To put all this in perspective, Wisconsin districts healthcare premiums came to a total of 38.8% of union worker wages. For private sector workers the average contribution is 10.7% of wages.

What Does This Mean to Montana?

There is no question that unions played a great role in the building of our nation. They are responsible for many of the employee protection laws that keep our workplace safe and our wages livable. The question becomes, are they still necessary? In the private workplace, in some cases, I would say, yes.

However the public sector unions are another case. As a private sector employee, there might be a need for protection from a dishonest or unscrupulous business owner. But in the public sector, the people are the owners, in essence, employees in the public sector are their own bosses so where is the need for protection? Unlike private sector employees, public sector workers have the power to vote out their bosses if they feel they are treated unfairly or unethically. A company can go out of business; government doesn’t have the same luxury.

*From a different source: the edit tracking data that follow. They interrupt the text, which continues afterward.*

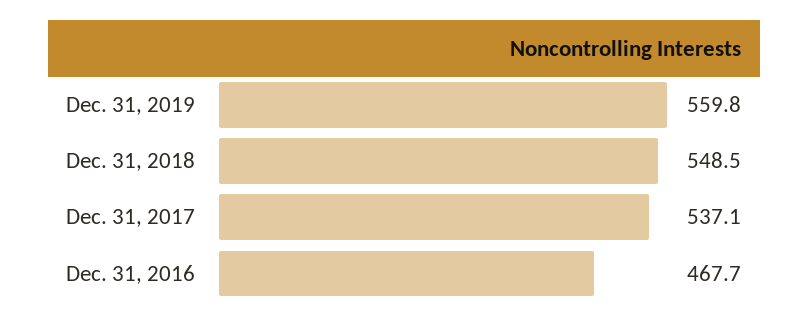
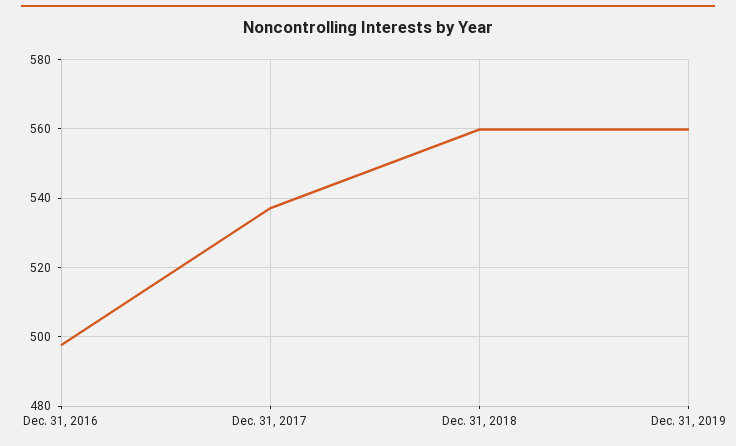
  {
    "Dec. 31, 2019": 559.8,
-   "Dec. 31, 2018": 548.5,
+   "Dec. 31, 2018": 560,
    "Dec. 31, 2017": 537.1,
-   "Dec. 31, 2016": 467.7
+   "Dec. 31, 2016": 498
  }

Private sector workers are paid based on the profits of the company. The goal of any company should be to grow and produce more income that will provide the dollars for raises and other benefits.

In the public sector, the only way to pay employees more is by raising tax revenues on the citizenry. If the people vote for additional mill levies, or a sales tax, then more power to them. But would you like to be New York? They have a state tax, county tax, city tax, property tax, school tax and sales tax just to name a few. How many of us could afford those kinds of taxes in Montana? New York and California have unaffordable pension and benefit packages they can’t hope to ever pay for. Cities and states, for the most part, have to balance the budget. It’s a constitutional requirement in most states, including Montana.

Every state that borders Montana is a “right-to-work” state. Which means, that in those states, you can’t be forced to join a union as a condition of employment. I am hoping that the vote in Wisconsin might help convince our legislators that making Montana a right-to-work state would be an advantage to workers, owners and those who might consider starting a business here.

Some Final Thoughts

With our sparse population, having our state controlled by public unions would not be a good idea. We don’t have the population to generate enough tax revenues to support benefit packages as the one’s described above.

Montana taxpayers want their public employees to receive a fair wage and a safe and healthy workplace, but not at the expense of unmanageable and unsustainable debt. Unlike our federal government, Montana must live within its means. That means more businesses; producing good paying jobs and more taxpayers is the answer — not unions.